> _Given data_
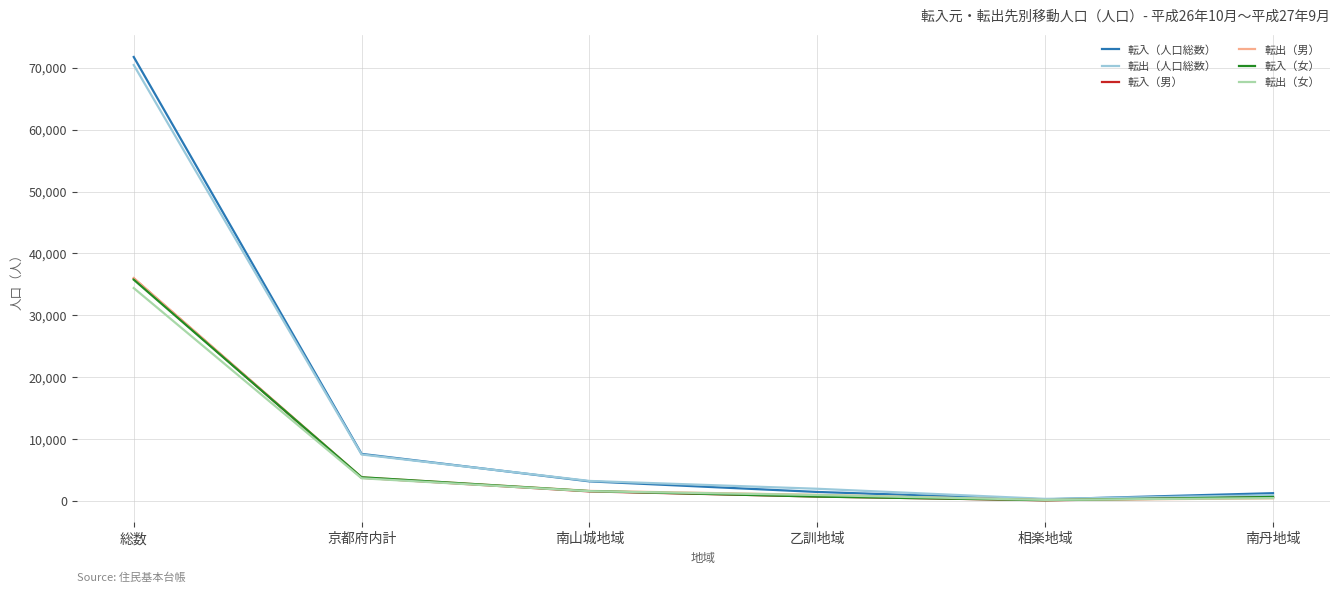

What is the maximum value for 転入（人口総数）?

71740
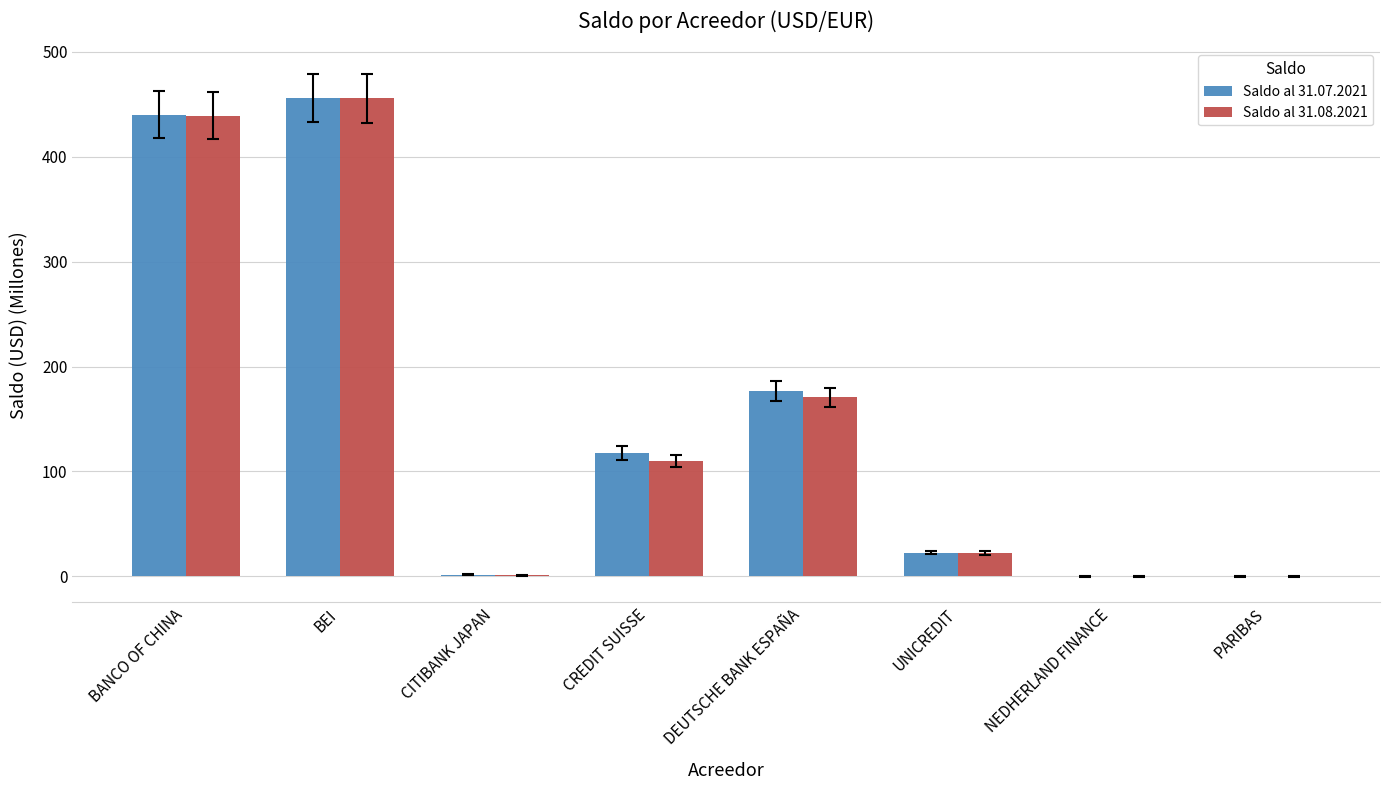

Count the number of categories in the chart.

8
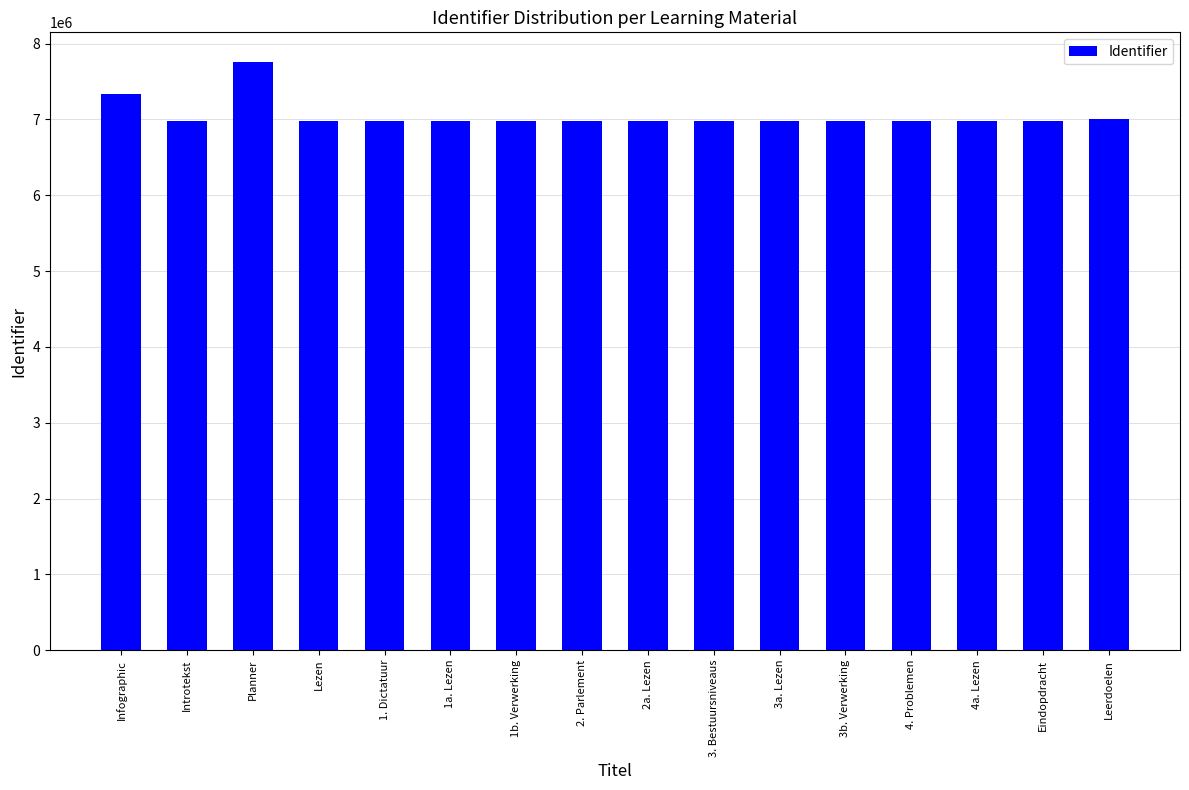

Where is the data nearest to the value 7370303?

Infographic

---

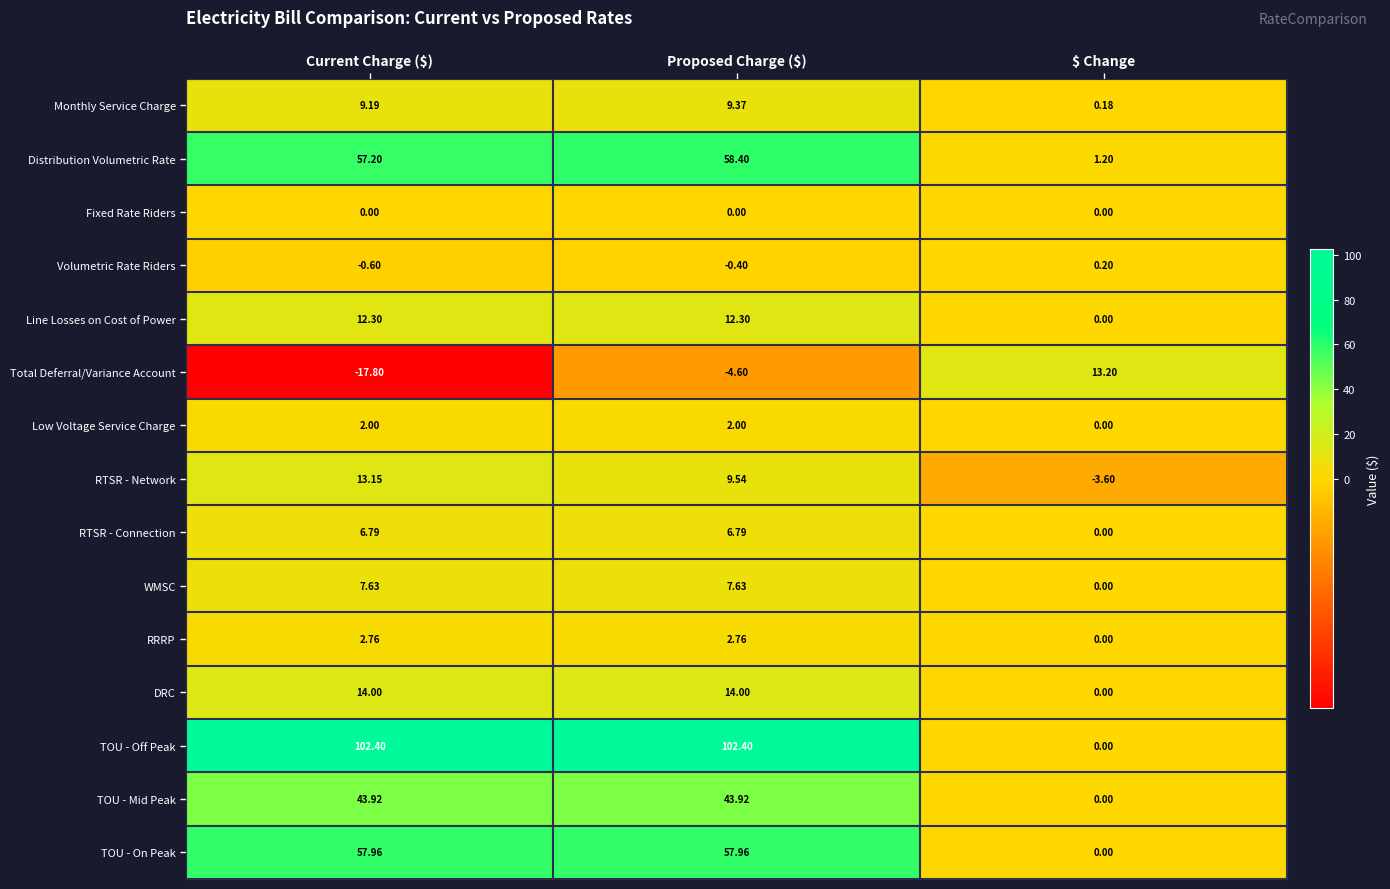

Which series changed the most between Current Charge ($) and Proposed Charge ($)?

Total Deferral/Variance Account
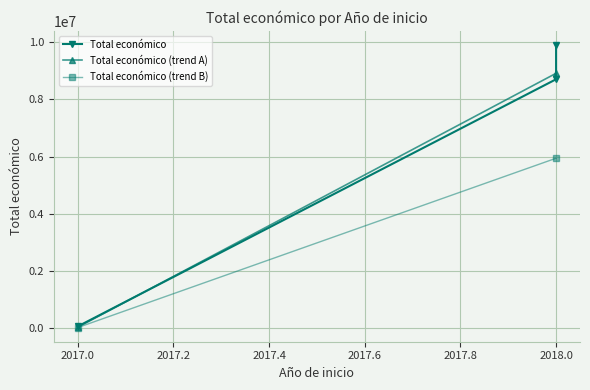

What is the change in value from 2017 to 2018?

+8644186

> _Exercise instructions_
Print the lines above, beginning at the line containing "Count the number of categories in the chart." and continuing through the line containing "Where is the", with both of those lines included. Omit the pictures.

> _Answer to this exercise_
Count the number of categories in the chart.

8

Where is the data nearest to the value 7370303?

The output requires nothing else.